• **DIRECTION**
Reproduce every one of the following records verbatim, line for line, without changing any character.

[START OF LISTING]

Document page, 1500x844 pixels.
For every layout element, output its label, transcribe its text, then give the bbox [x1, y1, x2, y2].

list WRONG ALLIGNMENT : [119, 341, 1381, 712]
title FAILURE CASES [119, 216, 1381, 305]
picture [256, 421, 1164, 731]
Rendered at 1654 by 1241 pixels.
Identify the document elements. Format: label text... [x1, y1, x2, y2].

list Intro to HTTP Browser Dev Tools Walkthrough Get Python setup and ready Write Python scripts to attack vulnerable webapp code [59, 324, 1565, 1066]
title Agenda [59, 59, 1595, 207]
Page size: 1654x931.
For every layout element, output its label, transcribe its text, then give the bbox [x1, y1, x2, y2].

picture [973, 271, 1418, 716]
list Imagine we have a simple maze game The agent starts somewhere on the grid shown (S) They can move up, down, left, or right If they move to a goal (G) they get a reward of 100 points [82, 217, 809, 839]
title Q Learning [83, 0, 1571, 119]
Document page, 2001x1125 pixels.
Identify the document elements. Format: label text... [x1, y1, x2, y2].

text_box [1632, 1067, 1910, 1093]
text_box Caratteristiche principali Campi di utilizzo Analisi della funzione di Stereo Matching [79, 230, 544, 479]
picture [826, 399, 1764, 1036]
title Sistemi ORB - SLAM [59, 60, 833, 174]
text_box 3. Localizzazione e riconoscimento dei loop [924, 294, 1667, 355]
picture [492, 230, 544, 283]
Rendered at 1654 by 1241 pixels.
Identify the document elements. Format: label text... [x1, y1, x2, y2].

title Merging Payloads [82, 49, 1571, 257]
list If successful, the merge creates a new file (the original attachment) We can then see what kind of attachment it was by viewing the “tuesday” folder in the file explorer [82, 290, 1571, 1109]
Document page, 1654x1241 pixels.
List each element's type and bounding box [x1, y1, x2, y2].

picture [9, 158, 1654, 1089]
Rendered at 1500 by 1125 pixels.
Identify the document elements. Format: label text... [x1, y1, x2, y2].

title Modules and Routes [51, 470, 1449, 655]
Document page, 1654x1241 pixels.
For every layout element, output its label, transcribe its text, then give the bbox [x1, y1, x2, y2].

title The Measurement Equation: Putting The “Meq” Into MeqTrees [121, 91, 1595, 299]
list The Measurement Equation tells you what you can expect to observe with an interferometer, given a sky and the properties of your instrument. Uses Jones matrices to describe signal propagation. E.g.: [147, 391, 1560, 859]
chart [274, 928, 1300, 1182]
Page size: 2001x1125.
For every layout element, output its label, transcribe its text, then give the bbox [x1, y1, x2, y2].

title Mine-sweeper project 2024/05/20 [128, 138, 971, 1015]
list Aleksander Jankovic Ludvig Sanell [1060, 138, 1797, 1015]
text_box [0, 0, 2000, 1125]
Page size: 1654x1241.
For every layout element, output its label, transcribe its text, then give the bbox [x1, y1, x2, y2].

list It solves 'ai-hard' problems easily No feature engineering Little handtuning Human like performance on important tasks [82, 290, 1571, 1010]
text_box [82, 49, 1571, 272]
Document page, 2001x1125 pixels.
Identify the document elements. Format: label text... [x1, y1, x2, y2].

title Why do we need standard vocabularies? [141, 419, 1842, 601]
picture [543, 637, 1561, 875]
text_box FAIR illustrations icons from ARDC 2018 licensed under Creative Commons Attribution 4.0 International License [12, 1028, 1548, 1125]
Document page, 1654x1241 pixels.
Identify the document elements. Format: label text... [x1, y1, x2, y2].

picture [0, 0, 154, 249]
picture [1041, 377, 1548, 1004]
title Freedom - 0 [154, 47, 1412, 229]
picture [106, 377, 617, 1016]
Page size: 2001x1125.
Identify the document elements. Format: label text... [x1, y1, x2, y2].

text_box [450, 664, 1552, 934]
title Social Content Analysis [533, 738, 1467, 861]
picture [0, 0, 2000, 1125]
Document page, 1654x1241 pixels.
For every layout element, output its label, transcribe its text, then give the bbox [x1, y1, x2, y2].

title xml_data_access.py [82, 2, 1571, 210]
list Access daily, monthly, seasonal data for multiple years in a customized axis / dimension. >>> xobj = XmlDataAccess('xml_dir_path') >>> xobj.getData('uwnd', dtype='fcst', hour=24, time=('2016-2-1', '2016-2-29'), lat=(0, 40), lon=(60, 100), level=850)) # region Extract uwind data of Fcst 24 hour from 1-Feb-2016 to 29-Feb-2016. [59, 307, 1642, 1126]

[END OF LISTING]

• **ANSWER TO THE EXERCISE**
Document page, 1500x844 pixels.
For every layout element, output its label, transcribe its text, then give the bbox [x1, y1, x2, y2].

list WRONG ALLIGNMENT : [119, 341, 1381, 712]
title FAILURE CASES [119, 216, 1381, 305]
picture [256, 421, 1164, 731]
Rendered at 1654 by 1241 pixels.
Identify the document elements. Format: label text... [x1, y1, x2, y2].

list Intro to HTTP Browser Dev Tools Walkthrough Get Python setup and ready Write Python scripts to attack vulnerable webapp code [59, 324, 1565, 1066]
title Agenda [59, 59, 1595, 207]
Page size: 1654x931.
For every layout element, output its label, transcribe its text, then give the bbox [x1, y1, x2, y2].

picture [973, 271, 1418, 716]
list Imagine we have a simple maze game The agent starts somewhere on the grid shown (S) They can move up, down, left, or right If they move to a goal (G) they get a reward of 100 points [82, 217, 809, 839]
title Q Learning [83, 0, 1571, 119]
Document page, 2001x1125 pixels.
Identify the document elements. Format: label text... [x1, y1, x2, y2].

text_box [1632, 1067, 1910, 1093]
text_box Caratteristiche principali Campi di utilizzo Analisi della funzione di Stereo Matching [79, 230, 544, 479]
picture [826, 399, 1764, 1036]
title Sistemi ORB - SLAM [59, 60, 833, 174]
text_box 3. Localizzazione e riconoscimento dei loop [924, 294, 1667, 355]
picture [492, 230, 544, 283]
Rendered at 1654 by 1241 pixels.
Identify the document elements. Format: label text... [x1, y1, x2, y2].

title Merging Payloads [82, 49, 1571, 257]
list If successful, the merge creates a new file (the original attachment) We can then see what kind of attachment it was by viewing the “tuesday” folder in the file explorer [82, 290, 1571, 1109]
Document page, 1654x1241 pixels.
List each element's type and bounding box [x1, y1, x2, y2].

picture [9, 158, 1654, 1089]
Rendered at 1500 by 1125 pixels.
Identify the document elements. Format: label text... [x1, y1, x2, y2].

title Modules and Routes [51, 470, 1449, 655]
Document page, 1654x1241 pixels.
For every layout element, output its label, transcribe its text, then give the bbox [x1, y1, x2, y2].

title The Measurement Equation: Putting The “Meq” Into MeqTrees [121, 91, 1595, 299]
list The Measurement Equation tells you what you can expect to observe with an interferometer, given a sky and the properties of your instrument. Uses Jones matrices to describe signal propagation. E.g.: [147, 391, 1560, 859]
chart [274, 928, 1300, 1182]
Page size: 2001x1125.
For every layout element, output its label, transcribe its text, then give the bbox [x1, y1, x2, y2].

title Mine-sweeper project 2024/05/20 [128, 138, 971, 1015]
list Aleksander Jankovic Ludvig Sanell [1060, 138, 1797, 1015]
text_box [0, 0, 2000, 1125]
Page size: 1654x1241.
For every layout element, output its label, transcribe its text, then give the bbox [x1, y1, x2, y2].

list It solves 'ai-hard' problems easily No feature engineering Little handtuning Human like performance on important tasks [82, 290, 1571, 1010]
text_box [82, 49, 1571, 272]
Document page, 2001x1125 pixels.
Identify the document elements. Format: label text... [x1, y1, x2, y2].

title Why do we need standard vocabularies? [141, 419, 1842, 601]
picture [543, 637, 1561, 875]
text_box FAIR illustrations icons from ARDC 2018 licensed under Creative Commons Attribution 4.0 International License [12, 1028, 1548, 1125]
Document page, 1654x1241 pixels.
Identify the document elements. Format: label text... [x1, y1, x2, y2].

picture [0, 0, 154, 249]
picture [1041, 377, 1548, 1004]
title Freedom - 0 [154, 47, 1412, 229]
picture [106, 377, 617, 1016]
Page size: 2001x1125.
Identify the document elements. Format: label text... [x1, y1, x2, y2].

text_box [450, 664, 1552, 934]
title Social Content Analysis [533, 738, 1467, 861]
picture [0, 0, 2000, 1125]
Document page, 1654x1241 pixels.
For every layout element, output its label, transcribe its text, then give the bbox [x1, y1, x2, y2].

title xml_data_access.py [82, 2, 1571, 210]
list Access daily, monthly, seasonal data for multiple years in a customized axis / dimension. >>> xobj = XmlDataAccess('xml_dir_path') >>> xobj.getData('uwnd', dtype='fcst', hour=24, time=('2016-2-1', '2016-2-29'), lat=(0, 40), lon=(60, 100), level=850)) # region Extract uwind data of Fcst 24 hour from 1-Feb-2016 to 29-Feb-2016. [59, 307, 1642, 1126]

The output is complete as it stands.